The Supreme Court has dismissed an appeal by the Data Protection Commission in proceedings involving TikTok and a major GDPR enforcement decision concerning transfers of EEA user data outside the European Economic Area.
The case arose from a DPC decision of 30 April 2025, in which the regulator found that TikTok had infringed Articles 46 and 13(1)(f) of the GDPR. The findings related to the transfer of certain personal data of TikTok users to jurisdictions outside the EEA. The DPC directed TikTok to suspend the transfers, bring the processing into compliance with the GDPR, and pay two administrative fines of €485 million and €45 million.
TikTok brought a statutory appeal under the Data Protection Act 2018. The High Court had granted a stay on the first two elements of the DPC’s direction, namely the suspension of transfers and the compliance direction, pending the full statutory appeal. The fines were automatically stayed when the proceedings began.
The DPC appealed the High Court’s decision to grant the stay. The central issue before the Supreme Court was what legal test should apply when a company seeks to suspend the effect of a regulatory decision of this kind. The DPC argued that the ordinary Irish test for stays should not apply because of the EU-wide effect of the decision. It submitted that a test developed by the Court of Justice of the European Union should govern the application instead.
Mr Justice Brian Murray, delivering judgment, held that the test governing a stay on a DPC decision of this kind is a matter of national law rather than EU law. The Court also declined to refer a question to the Court of Justice of the European Union, finding that the proper resolution of the issue was sufficiently clear.
However, the Court also stressed that stays on regulatory decisions intended to protect users’ rights should be viewed as exceptional. It said such a stay should “only very rarely, if ever” be granted unless the applicant has established a strong case. Where that threshold is met, the court must balance the harm to the applicant if a stay is refused against the public interest and the rights of third parties if a stay is granted.
The Supreme Court dismissed the DPC’s appeal but allowed the stay granted by the High Court to continue unless the DPC applies to have the matter revisited. The judgment means TikTok retains the benefit of the High Court stay for now, but the Court’s reasoning sets a demanding test for similar future applications.
The ruling is likely to be closely read by technology companies, regulators and data-protection lawyers. It does not decide TikTok’s full statutory appeal against the DPC enforcement decision. Instead, it clarifies the legal framework for interim stays where a regulated company seeks to suspend the effect of a major data-protection decision while litigation is ongoing.

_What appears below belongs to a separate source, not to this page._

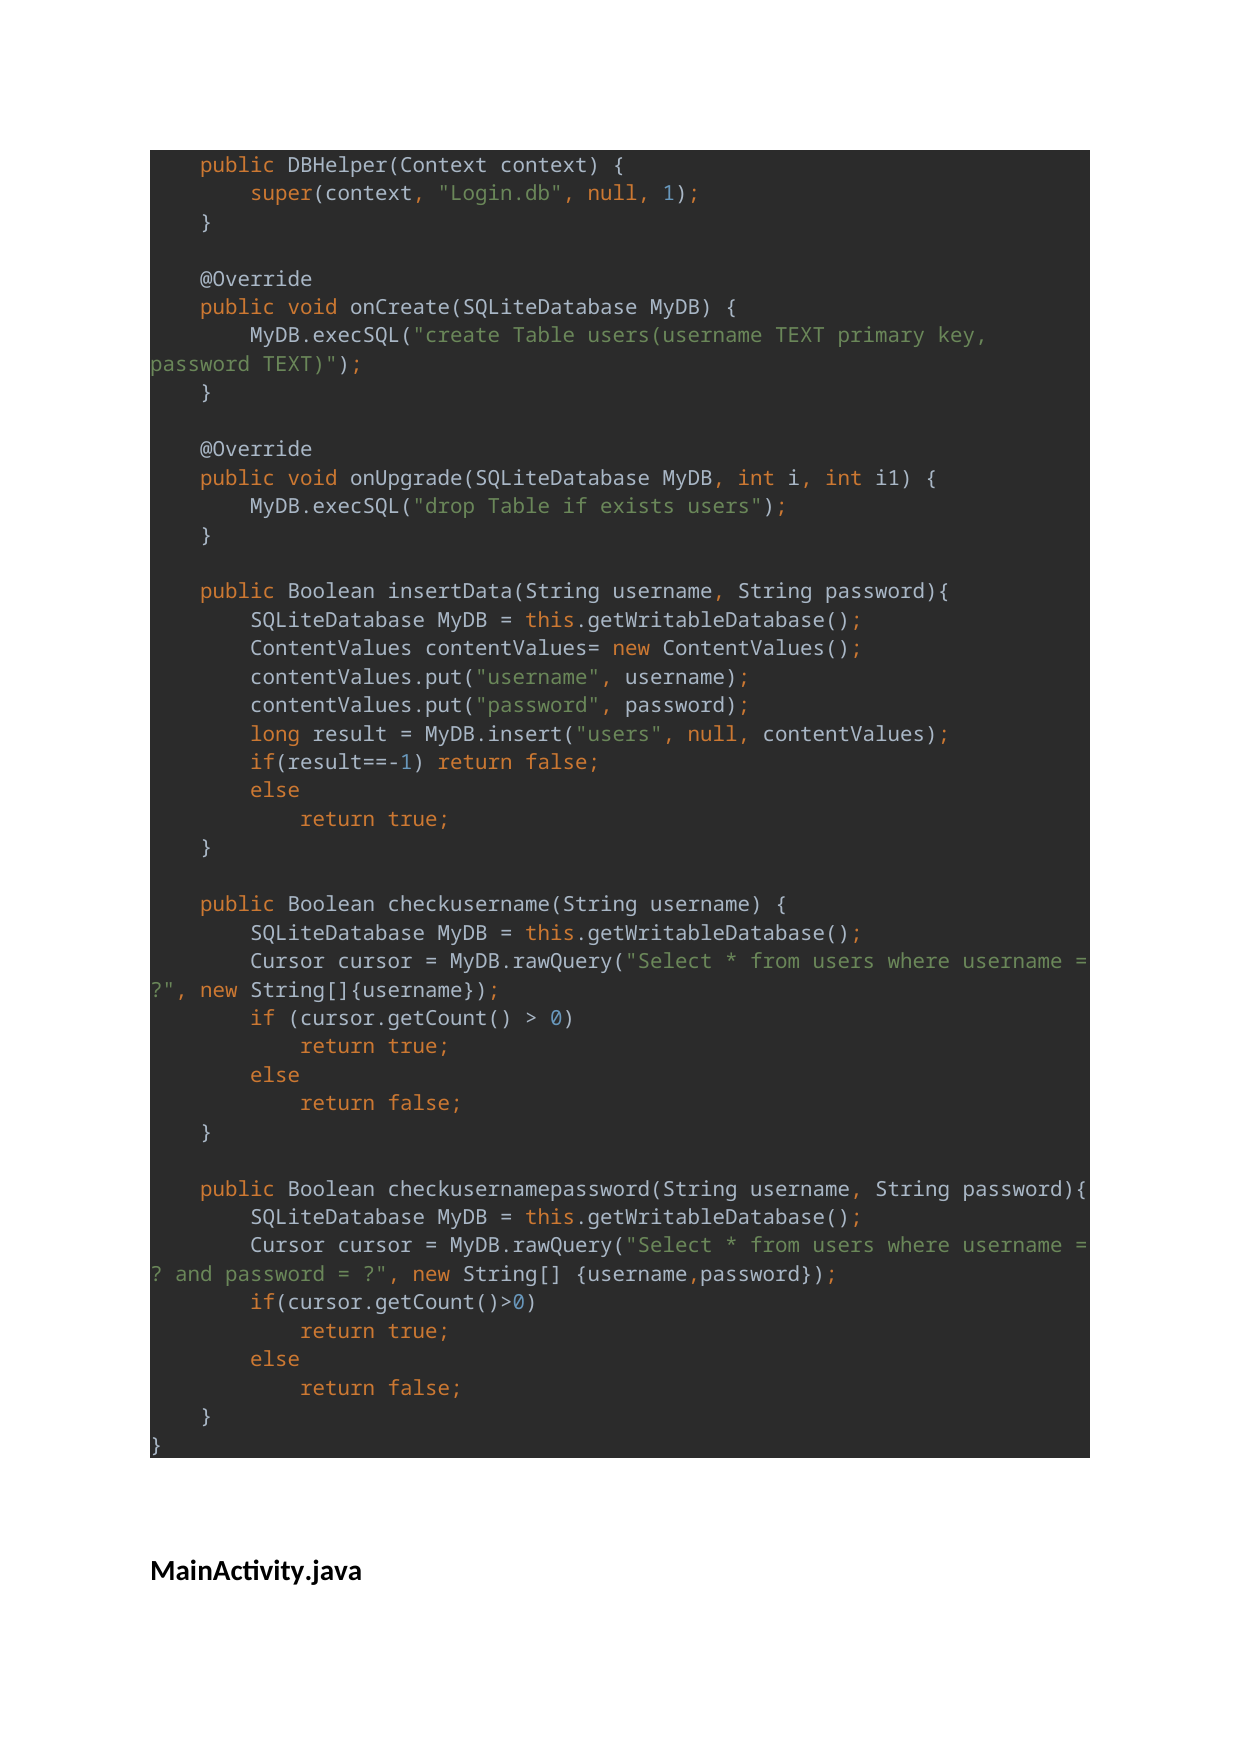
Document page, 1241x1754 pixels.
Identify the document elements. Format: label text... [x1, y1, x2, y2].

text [150, 150, 1090, 1458]
text MainActivity.java [150, 1552, 1090, 1587]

The judgment is significant because it balances two competing concerns. On one side is the need for companies to avoid potentially irreversible consequences before their appeal is heard. On the other is the public interest in allowing regulators to enforce decisions intended to protect users’ data rights. The Supreme Court’s message is that such stays remain available, but only in rare and carefully justified cases.